19 The Chief Judge fully appreciated the serious part the applicant was playing in the organisation. Had he had the benefit of the reasons in Olbrich, I do not consider he would have used the term "courier". This term does mask what the applicant did but the sentencing Judge, nevertheless accurately appreciated what he actually did. His Honour did accept, without further proof, what was said from the bar table in respect of the fee the applicant said he was receiving. It is apparent that because of the other factors present showing the serious level at which the applicant was carrying out the offence, the suggested fee was of little consequence and his Honour did not see it as mitigation. The applicant played a very significant part in a planned importation and that is sufficient to show that he was offending to a high degree. He is a different type of person from the type of offender referred to in the guidelines in Wong. The starting point referred to by the Chief Judge was fully justified on the facts before him.
20 The next ground claims that his Honour gave an insufficient reduction for the co-operation with the police and the promise to give evidence. There was in fact the reduction from a 15 year term of 3-1/2 years for matters referred to in s 21E of the Crimes Act and a further 1-1/2 years for the fast track plea. It was submitted in argument that his Honour did not apportion the sentence between past and future co-operation. His Honour had before him an undertaking to do certain things in the future. He said that because of these undertakings it was necessary for him to have regard to s 21E of the Crimes Act. He reduced the sentence by three and a half years because of the impact of the factors referred to in the section. It could not be said, and the grounds do not say, that his Honour failed to comply with the section. The material his Honour had showed there had been some past co-operation and the question is whether this had been sufficiently recognised. The nature of the material is such that it would be difficult to make a separate assessment. Giving information which could lead to the arrest of others would have little or no value if the applicant later refused to testify. I consider it open, in this particular case, to assess the matter in the way his Honour did. The total deduction his Honour made was one third. His Honour gave careful consideration to the factors before him and I am not persuaded that he was wrong and in particular I do not consider there is any error in the final sentence of 10 years. One of the factors that must be
(Page 12)
- taken into account is the serious nature of the offending. Had the offender been incidentally involved in the enterprise, then the factors referred may well result in a greater reduction. He was heavily involved in the enterprise and this must have a bearing on the ultimate sentence the applicant is called upon to serve.

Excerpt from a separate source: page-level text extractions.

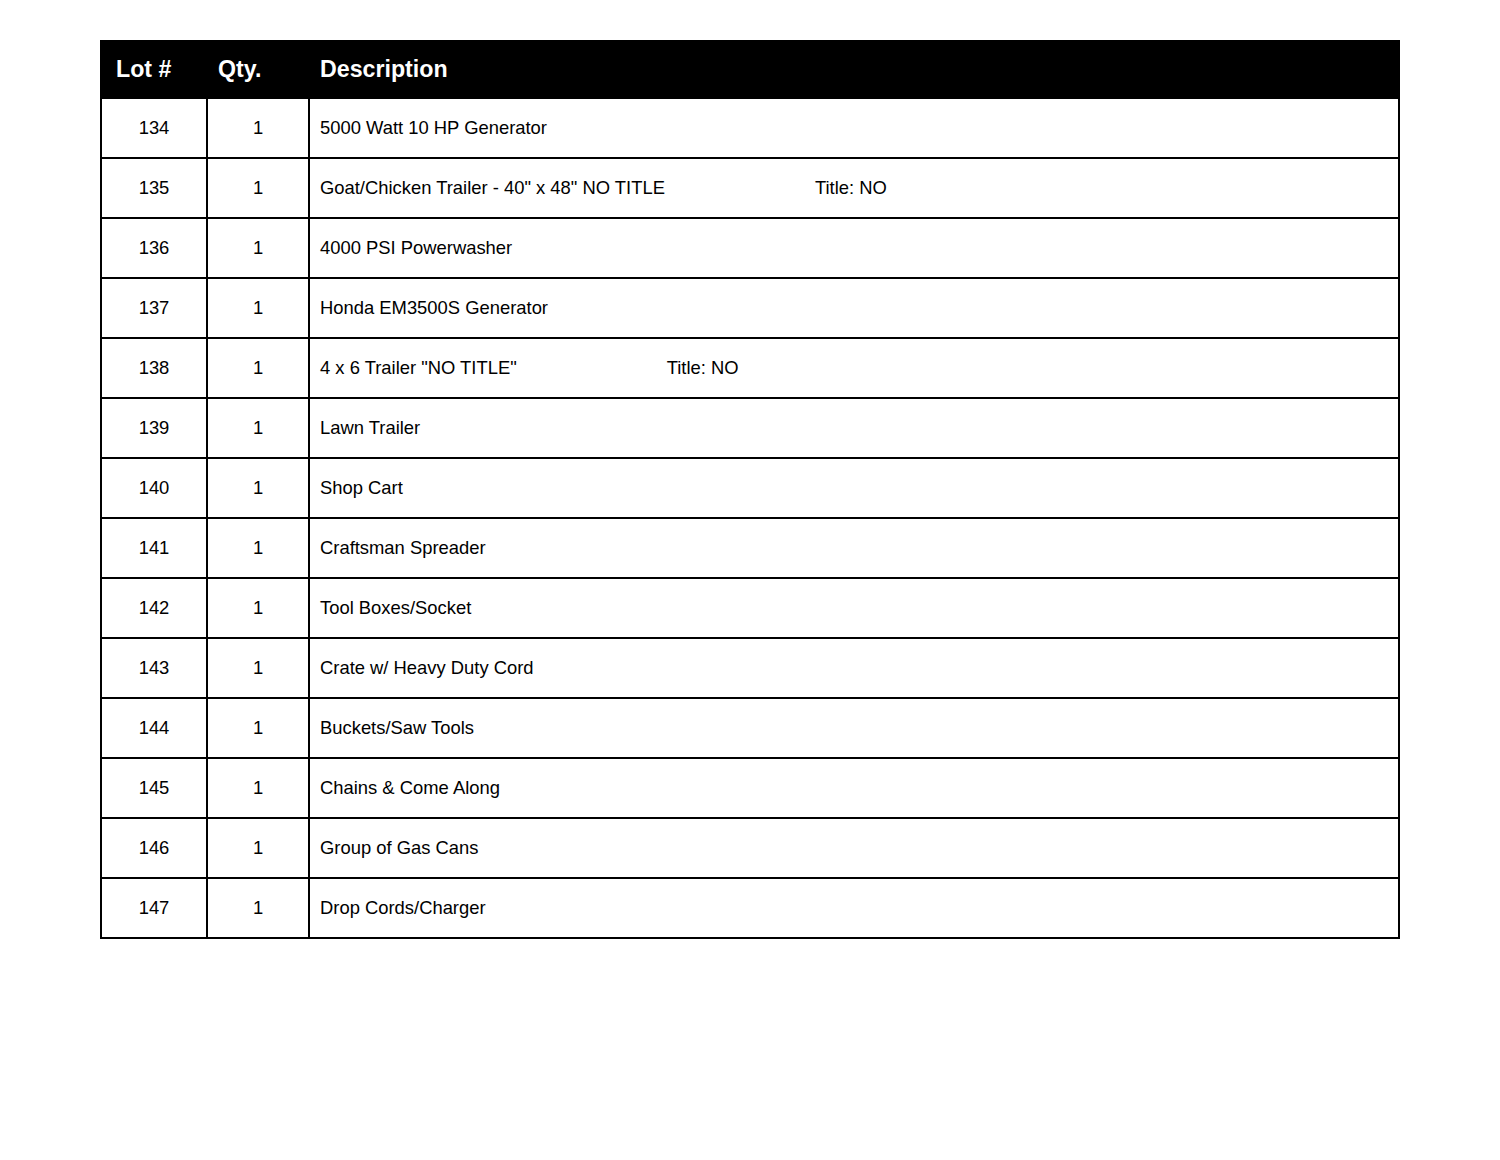| Lot # | Qty. | Description |
| --- | --- | --- |
| 134 | 1 | 5000 Watt 10 HP Generator |
| 135 | 1 | Goat/Chicken Trailer - 40" x 48" NO TITLE Title: NO |
| 136 | 1 | 4000 PSI Powerwasher |
| 137 | 1 | Honda EM3500S Generator |
| 138 | 1 | 4 x 6 Trailer "NO TITLE" Title: NO |
| 139 | 1 | Lawn Trailer |
| 140 | 1 | Shop Cart |
| 141 | 1 | Craftsman Spreader |
| 142 | 1 | Tool Boxes/Socket |
| 143 | 1 | Crate w/ Heavy Duty Cord |
| 144 | 1 | Buckets/Saw Tools |
| 145 | 1 | Chains & Come Along |
| 146 | 1 | Group of Gas Cans |
| 147 | 1 | Drop Cords/Charger |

21 At the hearing of this appeal the applicant was given leave to add a ground alleging that the conviction was invalid as the section under which he was convicted was contrary to s 80 of the Constitution and did not create an offence known to the law of the Commonwealth of Australia. No argument was to be submitted on these and it was submitted that this was made out of caution in case it were necessary to keep the matter open if there were a finding by the High Court to this effect. The grounds relate to a proposed appeal against conviction as distinct from sentence. If the conviction were set aside, then by reason of that the sentence would also be set aside. Nothing need to be said about them as they are not grounds relating to an appeal against sentence.
22 I would refuse the application for leave.
23 MURRAY J: I agree with the reasons of Kennedy and Pidgeon JJ. Leave to appeal should be refused.